Fiqih Keseharian seri ke-28
Oleh KH. A. Mustofa Bisri
Tanya:
Saya ingin mengajukan masalah yang mungkin Bapak dapat memberi penjelasan, yaitu:
Sahkah mengerjakan wudlu dengan menggunakan gayung?
Atas jawabannya saya ucapkan banyak terima kasih.
M.D
Wonosobo
Jawab:
Saya akan langsung menjawab pertanyaan Anda:
Anda boleh dan sah dari segi kesehatan, menggunakan gayung --seperti juga melalui kran atau padosan-- kan lebih bersih daripada main celup-celupan di kulah (kamar mandi).
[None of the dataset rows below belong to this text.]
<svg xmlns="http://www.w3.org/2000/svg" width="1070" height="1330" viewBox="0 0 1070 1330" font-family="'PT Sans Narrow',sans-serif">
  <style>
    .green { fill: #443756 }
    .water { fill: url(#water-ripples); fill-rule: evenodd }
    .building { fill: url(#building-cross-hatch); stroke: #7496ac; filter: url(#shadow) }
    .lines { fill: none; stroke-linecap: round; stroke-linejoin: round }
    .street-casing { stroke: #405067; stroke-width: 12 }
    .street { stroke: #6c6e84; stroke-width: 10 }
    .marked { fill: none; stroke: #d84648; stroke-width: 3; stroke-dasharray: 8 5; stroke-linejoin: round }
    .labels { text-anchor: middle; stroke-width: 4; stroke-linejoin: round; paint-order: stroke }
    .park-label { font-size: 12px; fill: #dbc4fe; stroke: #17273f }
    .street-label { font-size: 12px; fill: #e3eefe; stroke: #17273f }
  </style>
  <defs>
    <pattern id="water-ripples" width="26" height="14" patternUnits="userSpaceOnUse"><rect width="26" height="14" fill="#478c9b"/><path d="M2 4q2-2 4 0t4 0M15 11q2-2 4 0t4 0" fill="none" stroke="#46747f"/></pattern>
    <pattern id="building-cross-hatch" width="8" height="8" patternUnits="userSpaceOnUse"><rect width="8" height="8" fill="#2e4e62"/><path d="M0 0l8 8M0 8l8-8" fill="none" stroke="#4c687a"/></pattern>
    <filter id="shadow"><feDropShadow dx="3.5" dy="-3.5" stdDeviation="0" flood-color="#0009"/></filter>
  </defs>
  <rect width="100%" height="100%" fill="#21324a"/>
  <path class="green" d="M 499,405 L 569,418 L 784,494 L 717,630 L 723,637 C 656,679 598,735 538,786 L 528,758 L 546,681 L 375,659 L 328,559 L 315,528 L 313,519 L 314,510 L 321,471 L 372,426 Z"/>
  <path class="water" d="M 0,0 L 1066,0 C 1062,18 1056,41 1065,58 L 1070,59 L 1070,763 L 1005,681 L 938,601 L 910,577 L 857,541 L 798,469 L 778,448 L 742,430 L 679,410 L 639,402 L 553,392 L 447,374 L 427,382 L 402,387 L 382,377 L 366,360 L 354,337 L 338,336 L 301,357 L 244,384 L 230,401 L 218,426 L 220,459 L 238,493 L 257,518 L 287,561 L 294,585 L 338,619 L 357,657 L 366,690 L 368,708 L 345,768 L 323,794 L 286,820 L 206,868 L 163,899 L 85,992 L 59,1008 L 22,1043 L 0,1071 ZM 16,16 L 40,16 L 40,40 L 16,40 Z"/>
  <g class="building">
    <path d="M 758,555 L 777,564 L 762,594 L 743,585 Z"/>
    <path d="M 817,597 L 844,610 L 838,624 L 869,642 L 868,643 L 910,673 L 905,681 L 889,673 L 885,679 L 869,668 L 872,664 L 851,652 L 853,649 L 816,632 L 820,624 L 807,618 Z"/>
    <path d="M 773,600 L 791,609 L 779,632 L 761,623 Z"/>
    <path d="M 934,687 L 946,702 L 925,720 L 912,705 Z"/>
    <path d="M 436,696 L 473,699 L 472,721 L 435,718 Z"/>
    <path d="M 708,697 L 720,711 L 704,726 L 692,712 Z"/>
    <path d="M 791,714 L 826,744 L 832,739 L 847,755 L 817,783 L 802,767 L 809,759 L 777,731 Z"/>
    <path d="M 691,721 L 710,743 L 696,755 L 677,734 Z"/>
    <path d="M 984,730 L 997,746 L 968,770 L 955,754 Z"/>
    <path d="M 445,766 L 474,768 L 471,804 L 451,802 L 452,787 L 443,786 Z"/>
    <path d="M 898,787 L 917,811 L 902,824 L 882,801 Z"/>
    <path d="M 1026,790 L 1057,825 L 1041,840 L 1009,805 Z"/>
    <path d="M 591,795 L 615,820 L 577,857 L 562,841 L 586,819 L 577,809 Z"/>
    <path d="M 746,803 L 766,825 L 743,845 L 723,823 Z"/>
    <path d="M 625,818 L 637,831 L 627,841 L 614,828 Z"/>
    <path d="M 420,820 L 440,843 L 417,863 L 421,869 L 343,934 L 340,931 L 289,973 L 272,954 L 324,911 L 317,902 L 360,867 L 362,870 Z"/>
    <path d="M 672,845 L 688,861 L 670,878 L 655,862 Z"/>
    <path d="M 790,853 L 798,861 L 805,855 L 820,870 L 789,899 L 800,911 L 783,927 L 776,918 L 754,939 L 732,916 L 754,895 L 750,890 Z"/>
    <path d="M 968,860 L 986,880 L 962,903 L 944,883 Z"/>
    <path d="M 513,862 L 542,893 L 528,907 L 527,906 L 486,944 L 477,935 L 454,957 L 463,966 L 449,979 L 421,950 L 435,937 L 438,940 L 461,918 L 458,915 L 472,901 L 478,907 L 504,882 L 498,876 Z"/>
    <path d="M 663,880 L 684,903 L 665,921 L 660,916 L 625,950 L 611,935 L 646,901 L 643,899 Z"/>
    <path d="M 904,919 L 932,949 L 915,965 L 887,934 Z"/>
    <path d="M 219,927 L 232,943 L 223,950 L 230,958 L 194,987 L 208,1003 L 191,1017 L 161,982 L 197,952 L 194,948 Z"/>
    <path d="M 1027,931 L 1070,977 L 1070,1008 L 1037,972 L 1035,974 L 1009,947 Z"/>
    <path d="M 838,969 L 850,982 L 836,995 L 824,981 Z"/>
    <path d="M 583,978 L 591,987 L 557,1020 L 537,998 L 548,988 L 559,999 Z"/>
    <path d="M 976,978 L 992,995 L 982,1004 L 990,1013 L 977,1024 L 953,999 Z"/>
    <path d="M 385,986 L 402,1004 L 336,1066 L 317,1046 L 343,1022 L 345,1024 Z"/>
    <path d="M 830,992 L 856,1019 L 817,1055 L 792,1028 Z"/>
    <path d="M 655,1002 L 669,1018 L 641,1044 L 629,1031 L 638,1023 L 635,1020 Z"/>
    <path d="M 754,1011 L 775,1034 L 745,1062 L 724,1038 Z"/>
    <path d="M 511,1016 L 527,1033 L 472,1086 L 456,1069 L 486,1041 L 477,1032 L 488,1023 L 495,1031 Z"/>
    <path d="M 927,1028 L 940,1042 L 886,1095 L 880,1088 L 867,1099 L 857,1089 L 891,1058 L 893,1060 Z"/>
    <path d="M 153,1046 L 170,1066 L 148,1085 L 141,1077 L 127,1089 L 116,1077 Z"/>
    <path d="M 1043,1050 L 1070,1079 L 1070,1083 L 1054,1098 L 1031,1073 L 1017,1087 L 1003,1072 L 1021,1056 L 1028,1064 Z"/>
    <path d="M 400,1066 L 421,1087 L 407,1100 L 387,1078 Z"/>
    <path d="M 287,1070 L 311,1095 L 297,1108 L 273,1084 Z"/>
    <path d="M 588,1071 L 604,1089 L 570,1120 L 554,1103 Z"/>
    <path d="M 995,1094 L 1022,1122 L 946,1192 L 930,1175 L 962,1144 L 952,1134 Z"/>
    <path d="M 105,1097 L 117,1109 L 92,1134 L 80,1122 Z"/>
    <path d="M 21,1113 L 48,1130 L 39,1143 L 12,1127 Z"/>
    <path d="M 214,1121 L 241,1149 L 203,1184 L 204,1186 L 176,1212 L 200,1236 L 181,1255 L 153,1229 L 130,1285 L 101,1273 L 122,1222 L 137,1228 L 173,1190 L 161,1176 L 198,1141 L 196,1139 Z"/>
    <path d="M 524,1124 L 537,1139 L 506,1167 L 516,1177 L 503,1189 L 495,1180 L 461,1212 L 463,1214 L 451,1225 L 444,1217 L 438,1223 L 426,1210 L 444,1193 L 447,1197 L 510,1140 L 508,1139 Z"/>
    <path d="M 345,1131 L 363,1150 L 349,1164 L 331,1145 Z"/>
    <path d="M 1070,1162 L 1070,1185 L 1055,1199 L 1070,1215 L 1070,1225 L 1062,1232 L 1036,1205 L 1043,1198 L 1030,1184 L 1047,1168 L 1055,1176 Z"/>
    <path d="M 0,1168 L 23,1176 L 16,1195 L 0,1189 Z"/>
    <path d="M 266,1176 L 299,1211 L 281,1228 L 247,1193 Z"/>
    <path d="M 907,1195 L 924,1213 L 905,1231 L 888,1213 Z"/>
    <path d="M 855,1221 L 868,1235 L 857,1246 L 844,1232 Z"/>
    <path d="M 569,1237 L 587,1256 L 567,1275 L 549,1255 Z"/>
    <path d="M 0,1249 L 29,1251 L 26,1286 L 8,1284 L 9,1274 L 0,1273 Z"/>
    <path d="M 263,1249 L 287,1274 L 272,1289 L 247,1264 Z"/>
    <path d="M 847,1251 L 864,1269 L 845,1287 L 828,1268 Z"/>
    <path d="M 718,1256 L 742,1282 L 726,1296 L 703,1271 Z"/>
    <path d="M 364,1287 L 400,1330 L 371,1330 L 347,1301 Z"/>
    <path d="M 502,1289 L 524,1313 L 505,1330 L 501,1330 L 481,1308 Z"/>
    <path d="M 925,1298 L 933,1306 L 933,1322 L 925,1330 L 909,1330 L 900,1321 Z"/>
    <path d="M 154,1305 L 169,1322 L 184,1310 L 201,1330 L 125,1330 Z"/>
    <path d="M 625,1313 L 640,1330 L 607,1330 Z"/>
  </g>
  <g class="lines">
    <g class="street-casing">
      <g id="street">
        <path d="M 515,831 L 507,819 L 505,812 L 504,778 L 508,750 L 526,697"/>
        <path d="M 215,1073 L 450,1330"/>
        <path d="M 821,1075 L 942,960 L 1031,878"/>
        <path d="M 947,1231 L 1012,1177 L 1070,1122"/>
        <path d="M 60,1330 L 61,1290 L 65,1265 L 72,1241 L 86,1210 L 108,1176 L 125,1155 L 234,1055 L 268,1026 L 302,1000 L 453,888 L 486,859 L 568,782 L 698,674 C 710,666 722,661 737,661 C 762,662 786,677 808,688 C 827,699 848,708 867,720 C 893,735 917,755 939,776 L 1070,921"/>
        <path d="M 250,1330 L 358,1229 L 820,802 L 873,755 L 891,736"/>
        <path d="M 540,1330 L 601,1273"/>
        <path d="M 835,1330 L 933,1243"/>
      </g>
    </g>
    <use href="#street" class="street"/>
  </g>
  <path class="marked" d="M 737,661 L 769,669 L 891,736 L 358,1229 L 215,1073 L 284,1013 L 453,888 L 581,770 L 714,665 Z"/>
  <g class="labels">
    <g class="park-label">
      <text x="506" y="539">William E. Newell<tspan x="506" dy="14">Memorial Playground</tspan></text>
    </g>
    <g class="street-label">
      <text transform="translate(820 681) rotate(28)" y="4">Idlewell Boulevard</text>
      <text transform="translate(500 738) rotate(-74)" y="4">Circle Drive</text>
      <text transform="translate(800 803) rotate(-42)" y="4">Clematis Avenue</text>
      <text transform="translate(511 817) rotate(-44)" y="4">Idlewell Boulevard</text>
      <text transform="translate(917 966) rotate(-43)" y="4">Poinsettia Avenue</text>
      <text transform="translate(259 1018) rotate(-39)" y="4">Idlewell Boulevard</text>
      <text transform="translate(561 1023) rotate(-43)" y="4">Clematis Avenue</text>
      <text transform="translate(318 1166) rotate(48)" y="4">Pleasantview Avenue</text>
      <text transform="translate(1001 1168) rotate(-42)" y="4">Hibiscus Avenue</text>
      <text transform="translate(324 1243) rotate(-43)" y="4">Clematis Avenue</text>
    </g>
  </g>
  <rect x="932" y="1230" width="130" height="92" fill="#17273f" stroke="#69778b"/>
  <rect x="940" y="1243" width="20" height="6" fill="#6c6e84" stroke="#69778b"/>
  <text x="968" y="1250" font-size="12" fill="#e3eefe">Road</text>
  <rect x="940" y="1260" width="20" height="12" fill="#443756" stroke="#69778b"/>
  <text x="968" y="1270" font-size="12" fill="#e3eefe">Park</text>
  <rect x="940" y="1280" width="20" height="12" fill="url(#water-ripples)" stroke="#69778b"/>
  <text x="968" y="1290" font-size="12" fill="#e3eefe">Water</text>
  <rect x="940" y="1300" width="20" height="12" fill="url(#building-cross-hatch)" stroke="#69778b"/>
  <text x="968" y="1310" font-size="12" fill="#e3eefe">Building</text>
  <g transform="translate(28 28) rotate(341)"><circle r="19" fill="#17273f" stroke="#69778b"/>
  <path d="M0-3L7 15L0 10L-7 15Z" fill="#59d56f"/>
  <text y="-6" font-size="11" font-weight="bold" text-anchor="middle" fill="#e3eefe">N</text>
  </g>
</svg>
Hanya yang harus diingat, jangan sampai israf, berlebih-lebihan, menggunakan air. Di kitab-kitab kuning bahkan disebutkan, apabila air yang digunakan berwudlu itu air wakafan, maka haram berlebih-lebihan menggunakannya. Apabila air itu bukan wakafan, hukumnya makruh. (Makimal membasuh anggota wudlu maing-masing adalah tiga kali. Lebih dari itu berlebih-lebihan namanya).
Demikian, wallaahu a'lam.
Tanya:
Pak Mus, pada saat saya mengambil air wudlu dan belum lagi wudlu saya selesai, tiba-tiba kran air yang saya gunakan berwudlu mati. Bolehkah aya menyempurnakan wudlu saya dengan air dari bak (tempat air) atau kran yang lain? Ataukah saya harus mengulangi wudlu dari awal?
Ny. Tatik
Liman Mukti, Semarang
Jawab:
Aturan agama Islam itu pada dasarnya tidak ada yang mempersulitkan kita. Termasuk wudlu. Kalau di tengah-tengah berwudlu, tiba-tiba kran mati, Anda bisa langsung melanjut-sempurnakan dengan air bersih dari kran air lain atau bak. Pokoknya airnya memenuhi persyaratan; suci dan mensucikan. Cuma kalau jaraknya antara wudlu dari kran pertama dengan saat mengambil air wudlu berikutnya terlalu lama, misalnya sampai anggota yang sudah terbasuh mengering, ya sebaiknya diulangi dari mula saja, Mbak. 'Kan tidak repot toh?